"O ihr, die ihr glaubt! Wenn jemand seine Religion verlassen will, dann wird Gott Menschen bringen, die er liebt und die ihn lieben, demütig gegen die Gläubigen, streng gegen die Ungläubigen, die kämpfen werden auf dem Wege Gottes."
Dieser Vers ist aus drei Gründen interessant. Erstens unterstreicht er die koranische Absage an einen Stammesgott, der auf ewig mit einer bestimmten Gemeinschaft verbunden ist. Zweitens bestätigt er den Wert der Liebe unter den Menschen und zu Gott. Drittens weist er den Eifer zeitgenössischer liberaler Muslime zurück, die unbedingt mit allen Menschen in Harmonie leben wollen.
Der Vers spricht zunächst die Gläubigen an und unterstreicht, dass sich ihr Wert allein aus der Tatsache ihres Glaubens ergibt, daraus, wie sie mit anderen umgehen und wie engagiert sie ihre Religion ausleben - egal wie herablassend oder spöttisch andere ihr Handeln betrachten. Ihre Gemeinschaft ist keine der gesellschaftlichen oder tribalen Solidarität, sondern eine des Glaubens und der Praxis. Sollten sie dies aufgeben, gehen sie verloren. Andere Gläubige werden kommen und ihren Platz einnehmen.
Entsprechend ist Gott laut Koran einen Bund mit Abraham eingegangen. Er versprach ihm, ihn zum "Führer für die Menschen" zu machen. Als Abraham ihn daraufhin fragte, ob das Versprechen auch für seine Nachkommenschaft gelte, fiel Gottes Antwort recht kurz aus: "Mein Bund erstreckt sich nicht auf die Ungerechten." (2:124)

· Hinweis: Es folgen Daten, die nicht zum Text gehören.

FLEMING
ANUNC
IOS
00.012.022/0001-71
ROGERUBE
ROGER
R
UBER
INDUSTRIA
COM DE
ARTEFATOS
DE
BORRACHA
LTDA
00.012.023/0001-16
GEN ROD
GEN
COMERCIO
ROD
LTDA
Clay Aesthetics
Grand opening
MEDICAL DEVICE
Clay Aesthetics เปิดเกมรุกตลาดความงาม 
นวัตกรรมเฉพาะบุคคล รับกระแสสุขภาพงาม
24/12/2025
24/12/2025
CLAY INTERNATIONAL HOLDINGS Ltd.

Kommen wir zum zweiten interessanten Aspekt des hier zu erläuternden Koranverses. Viele Nicht-Muslime vertreten die Auffassung, der Gott des Korans sei kein Gott der Liebe. Der Vers bestätigt - wie im Übrigen viele andere - genau das Gegenteil. Gott ist ein liebender Gott und er möchte geliebt werden. Nach Darstellung des Korans ist seine Liebe allerdings nicht bedingungslos. Es handelt sich nicht um eine grenzenlos kuschelige Liebe, wegen der man selbst im Angesicht von Fehlern und Ungerechtigkeiten Konflikten aus dem Weg geht.

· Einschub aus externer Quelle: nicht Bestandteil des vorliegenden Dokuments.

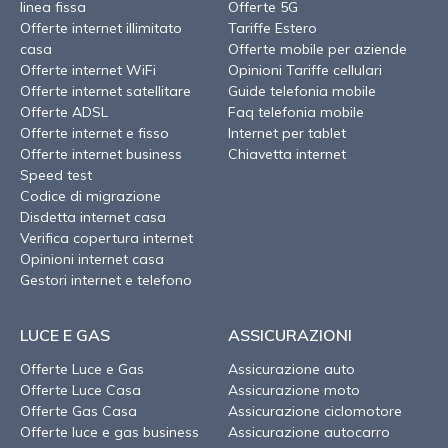
linea fissa
Offerte 5G
Offerte internet illimitato
Tariffe Estero
casa
Offerte mobile per aziende
Offerte internet WiFi
Opinioni Tariffe cellulari
Offerte internet satellitare
Guide telefonia mobile
Offerte ADSL
Faq telefonia mobile
Offerte internet e fisso
Internet per tablet
Offerte internet business
Chiavetta internet
Speed test
Codice di migrazione
Disdetta internet casa
Verifica copertura internet
Opinioni internet casa
Gestori internet e telefono
LUCE E GAS
ASSICURAZIONI
Offerte Luce e Gas
Assicurazione auto
Offerte Luce Casa
Assicurazione moto
Offerte Gas Casa
Assicurazione ciclomotore
Offerte luce e gas business
Assicurazione autocarro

Das bringt uns zum dritten wichtigen Punkt: Von den Gläubigen wird erwartet, dass sie untereinander Milde walten lassen und gegenüber denen, die sie ablehnen, streng auftreten. Anders als viele liberale Muslime, die darauf beharren, der Islam sei so eine Art offenes Zelt, in dem jedem mit gutem Willen begegnet wird, verlangt diese Koranstellen Strenge gegen manche Menschen.
Und, ja, ich selbst möchte auch nicht freundlich zu Rassisten sein, zu Homophobikern, Islamfeinden, Antisemiten, Frauenfeinden und Besatzern. Ich möchte kameradschaftlich mit jenen sein, die meinen Glauben teilen. Und mein Glaube verlangt, dass ich für Gerechtigkeit den Mund aufmache. Wenn ich das jedoch tue, werden jene, die ungerecht handeln, nicht freundlich darauf reagieren. Aber genauso wenig bin ich daran interessiert, milde mit ihnen umzugehen - allenfalls als Strategie, um ihre Boshaftigkeit zu schwächen. Warum sollte man sich nicht gegen einige Menschen stellen und diese bekämpfen? Nicht alle Formen des Kampfes müssen physisch sein.

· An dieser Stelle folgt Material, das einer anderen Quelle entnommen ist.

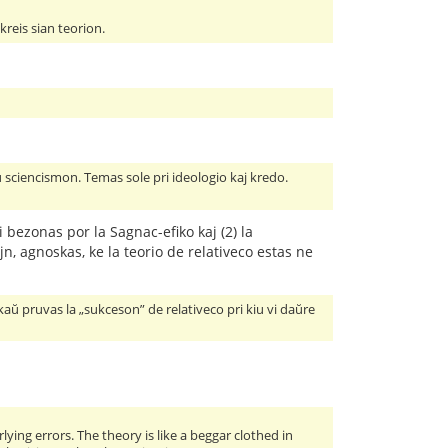
kreis sian teorion.
 sciencismon. Temas sole pri ideologio kaj kredo.
ni bezonas por la Sagnac-efiko kaj (2) la
jn, agnoskas, ke la teorio de relativeco estas ne
ankaŭ pruvas la „sukceson” de relativeco pri kiu vi daŭre
ying errors. The theory is like a beggar clothed in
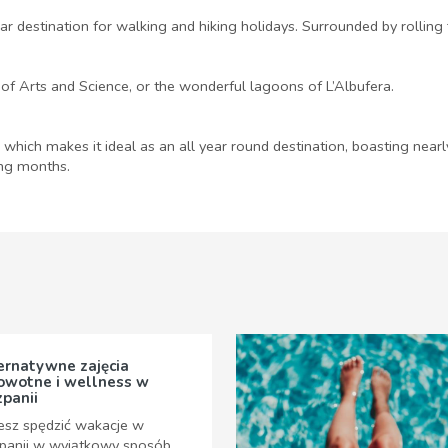
r destination for walking and hiking holidays. Surrounded by rolling fi
y of Arts and Science, or the wonderful lagoons of L’Albufera.
, which makes it ideal as an all year round destination, boasting ne
ing months.
ernatywne zajęcia
owotne i wellness w
zpanii
esz spędzić wakacje w
panii w wyjątkowy sposób,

In den Händen von Menschen, die weniger liberal sind, - ich betone "weniger" liberal -, wird diese Koranstelle somit zu einem bequemen Argument für jene arrogante Haltung, die da sagt: "Ich bin auserwählt. Du bist zu Eis erstarrt. Es ist meine heilige Mission, dich zu enteisen - selbst wenn das bedeutet, das Eis in zigtausend Stücke zu zerschlagen."